WRITTEN REQUEST → According to the passage on the ministry jet, who conducted the October 2007 investigative report on the Copelands' personal use of the jet?

Poteet and some others used a jet to take hunting trips. Kenneth Copeland used to travel back and forth to Arkansas to see a chiropractor and to visit his cabin there. The Copeland family also flew to Colorado to their home in Steamboat Springs from time to time.

In October of 2007, Brett Shipp with Dallas-based television station WFAA conducted an investigative report regarding the Copeland?s personal use of the ministry jet. based on Shipp's report, the Copelands traveled often to Steamboat Springs, CO, and took hunting trips to southern Texas. The report also showed the Copelands taking extended stays in Hawaii while traveling across the Pacific.

Copeland originally told donors that then 20 million dollar jet would only be used for EMIC/KCM business. However, in the response to the Committee, the church acknowledged that there was some personal use of the ministry jet but the Church did not provide any details.

STORED RECORDS →
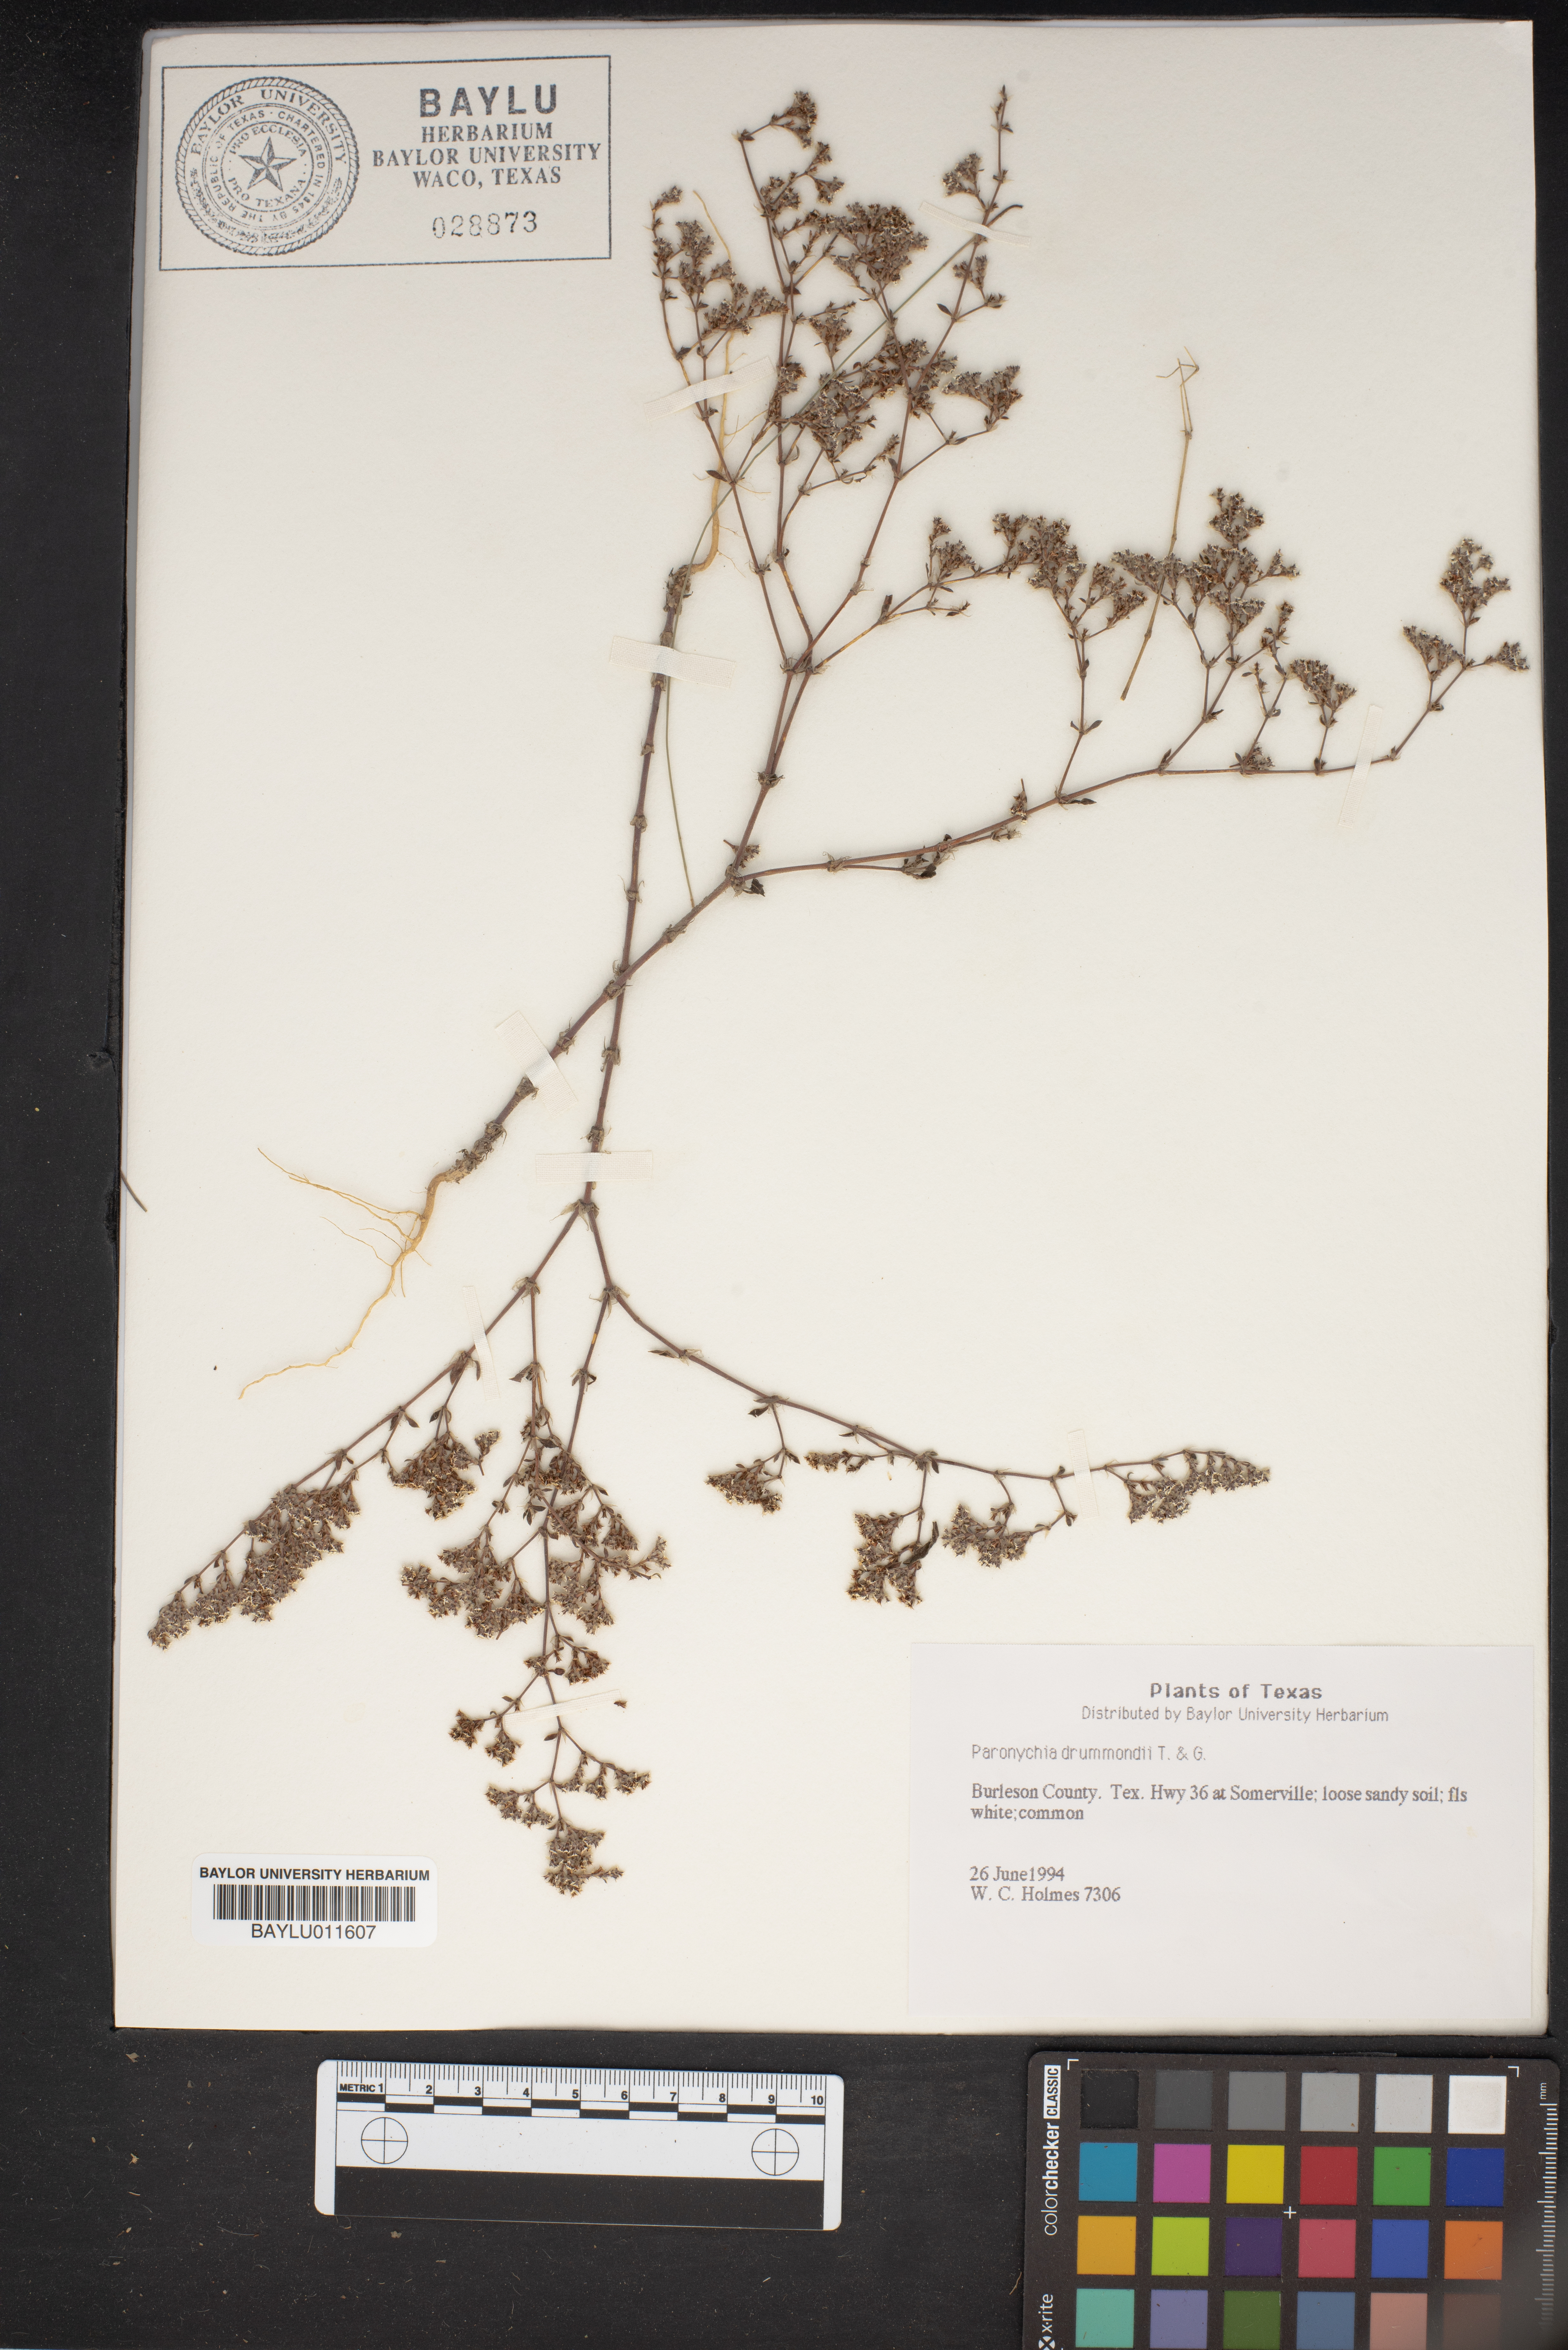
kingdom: Plantae
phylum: Tracheophyta
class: Magnoliopsida
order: Caryophyllales
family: Caryophyllaceae
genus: Paronychia
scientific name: Paronychia drummondii
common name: Drummond's nailwort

ANSWER BELOW → Brett Shipp of the Dallas-based television station WFAA conducted the report.